# How much car can I afford?



## smashhell (Nov 18, 2011)

Chris90 said:


> Your math is wrong there somewhere. Leasing a 328i for 5 years should be in the ballpark of $33k, while purchasing it a little less.


It's correct.
Cost of owning a 328i over 5 years according to Edmunds.com:
Car cost $40k (with basic options)
Fuel $12.5k
Insurance $10.5k
Maintenance $4.5k
Tax $4k
Finance $3.5k
Repair $3k
= $78k total

If you sell the car, you can get $15k back at best. So total cost would be around $63k.


----------



## Chris90 (Apr 7, 2003)

smashhell said:


> It's correct.
> Cost of owning a 328i over 5 years according to Edmunds.com:
> Car cost $40k (with basic options)
> Fuel $12.5k
> ...


Jeez, $7.5k on maintenance for the 1 year the car will not have free maintenance? Those numbers are total crap. My insurance would be like half that too. \

Anyway, didn't realize anyone was talking about total cost of ownership.


----------



## brkf (May 26, 2003)

smashhell said:


> It's correct.
> Cost of owning a 328i over 5 years according to Edmunds.com:
> Car cost $40k (with basic options)
> Fuel $12.5k
> ...


No, there's something wildly off. Edmunds TCO is laughably awful for things like insurance. My 2013 328i runs me $600 a year for full coverage in San Diego through Wawanesa. Over 5 years that's about 3k.

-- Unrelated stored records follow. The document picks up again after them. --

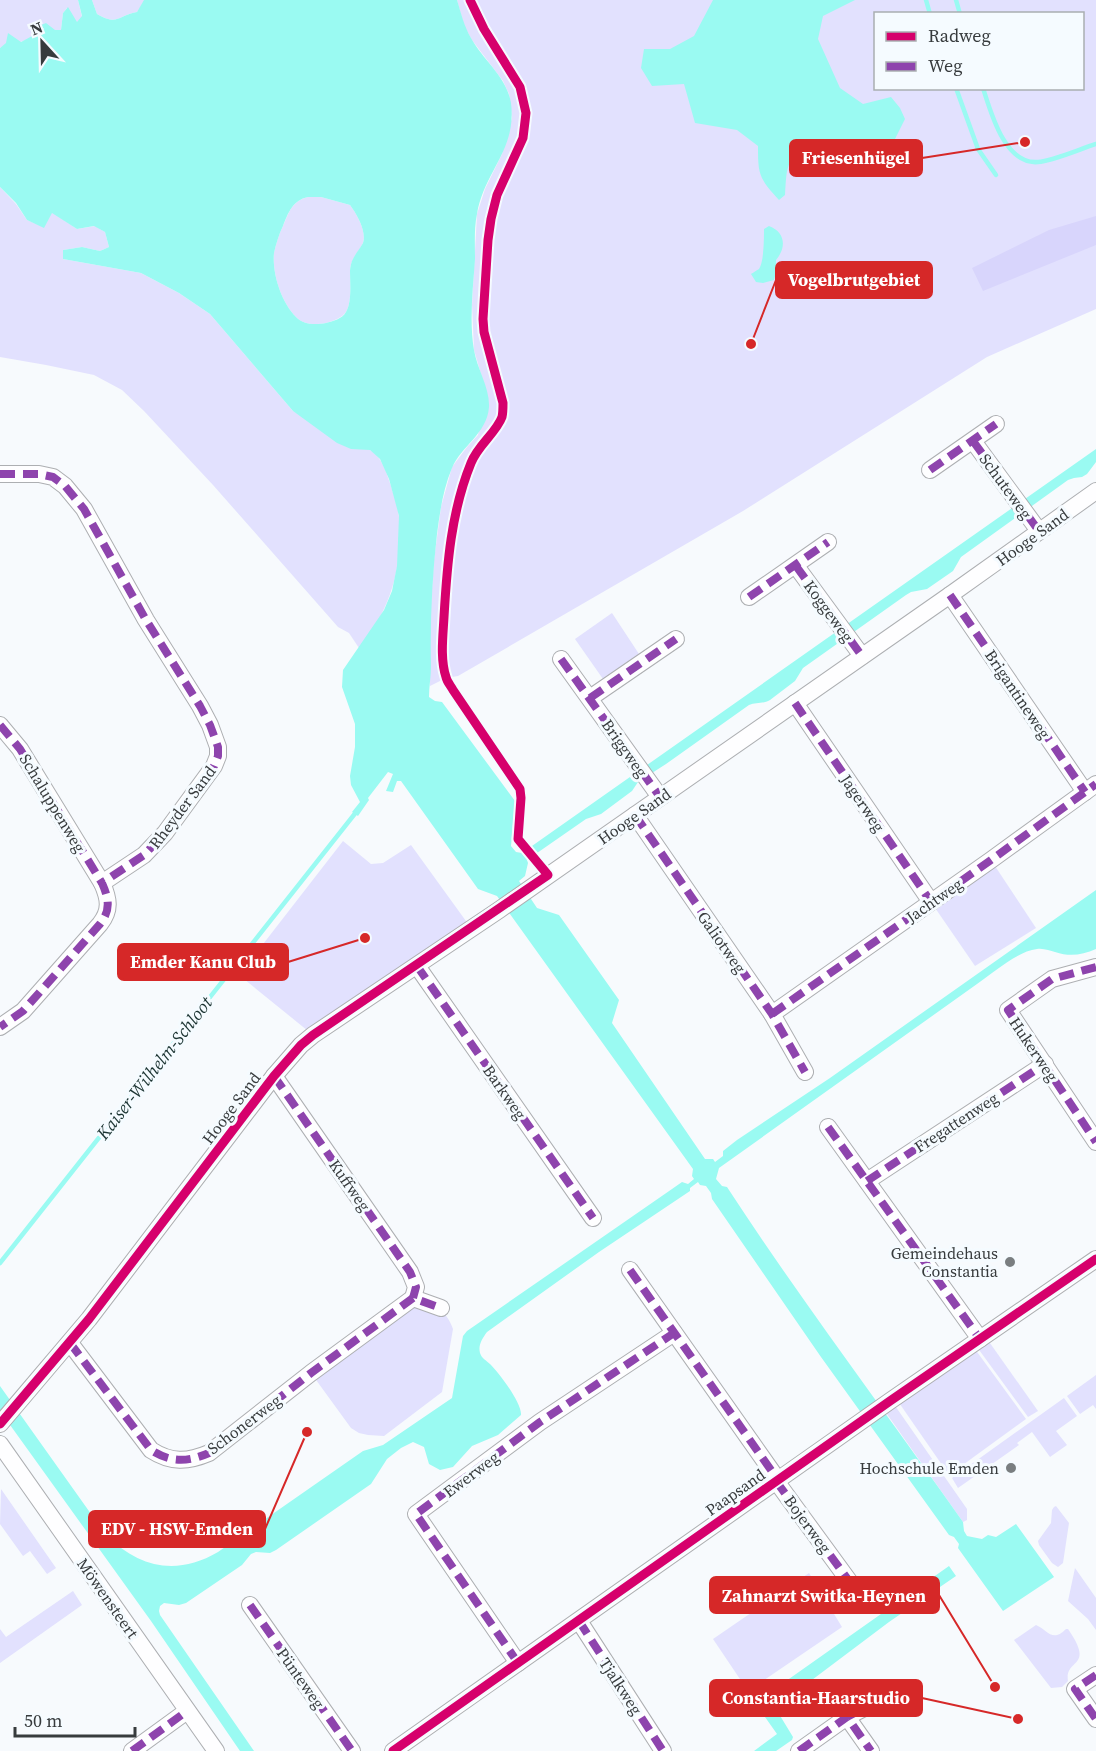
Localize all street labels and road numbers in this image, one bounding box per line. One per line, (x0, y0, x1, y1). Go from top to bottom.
street label: Schuteweg (975, 449, 1037, 523)
street label: Hooge Sand (991, 503, 1073, 571)
street label: Koggeweg (799, 576, 859, 646)
street label: Brigantineweg (980, 645, 1056, 743)
street label: Briggweg (597, 714, 653, 782)
street label: Schaluppenweg (15, 750, 91, 856)
street label: Rheyder Sand (144, 761, 220, 853)
street label: Jagerweg (835, 769, 890, 836)
street label: Hooge Sand (593, 783, 675, 849)
street label: Jachtweg (900, 872, 967, 928)
street label: Galiotweg (693, 907, 751, 977)
street label: Hukerweg (1004, 1012, 1064, 1086)
street label: Barkweg (478, 1060, 532, 1124)
street label: Hooge Sand (197, 1067, 265, 1149)
street label: Fregattenweg (910, 1087, 1002, 1157)
street label: Kuffweg (324, 1155, 376, 1215)
street label: Schonerweg (202, 1389, 286, 1459)
street label: Ewerweg (439, 1446, 503, 1502)
street label: Paapsand (701, 1463, 769, 1521)
street label: Bojerweg (779, 1491, 837, 1557)
street label: Möwensteert (72, 1553, 144, 1643)
street label: Pünteweg (272, 1643, 330, 1713)
street label: Tjalkweg (594, 1653, 648, 1719)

And this car will cost 7k for 1 year out of warranty? Geez! I've had 4 BMWs and while they're poorly made, they're not Audi-bad!


----------



## krash (Nov 26, 2005)

Affordability needs to be addressed on a case-by-case basis. There are a ton of different factors. Here are just some:


How much do you make? 
How stable is your employment?
How much do you have saved?
Are you single or married?
Do you have kids?
Do you have kids with special needs?
What about college for your kids?
How much is your rent or mortgage payment?
Is your house paid for?
How much credit card debt do you have?
Do you like to go on expensive vacations?

But generally speaking, I always follow the 10% rule. Monthly payment should be < 10% of your monthly take home pay.

If you have $100k in the bank, and you plan on spending half that ($50k) on a car, then that doesn't sound like a good idea at all to me. You really should be looking at a cheaper car, and you should finance some of it. For example, target a $35k car, pay $20k in cash and finance $15k. It's always good to have money in the bank; even if you have a stable job and guranteed income.

Paying cash for a car is nice, but we're talking about a depreciating asset. So even though finance charges add to the cost, cash is still king, and having money in the bank is even better...That's why when paying cash, it isn't really a bad idea to finance about 35% to 40% of it...You just never know when you'll have to tap into your bank account. Now if you have millions and millions, that's totally different, and then paying cash makes sense.


----------



## brkf (May 26, 2003)

krash - yeah with some places (Pentagon Federal) offering 1.49% for 60 months it definitely makes sense to keep the cash somewhere liquid. I say if he's got 50k he's itching to drop, buy the car on credit and then drop that 50k into a mix of roths, money market, stocks, property.

Locally, 50k on a 240k house in San Diego would mean...1200 payment, rent for 1600. That's 19k in, 14.4k in payments, 7500 in depreciation, 6k in interest, 2500 in property tax, 600 insurance. Can't get a 5-6% ROI much more easily. Rentals not for all people. So in that case, market, etc.


----------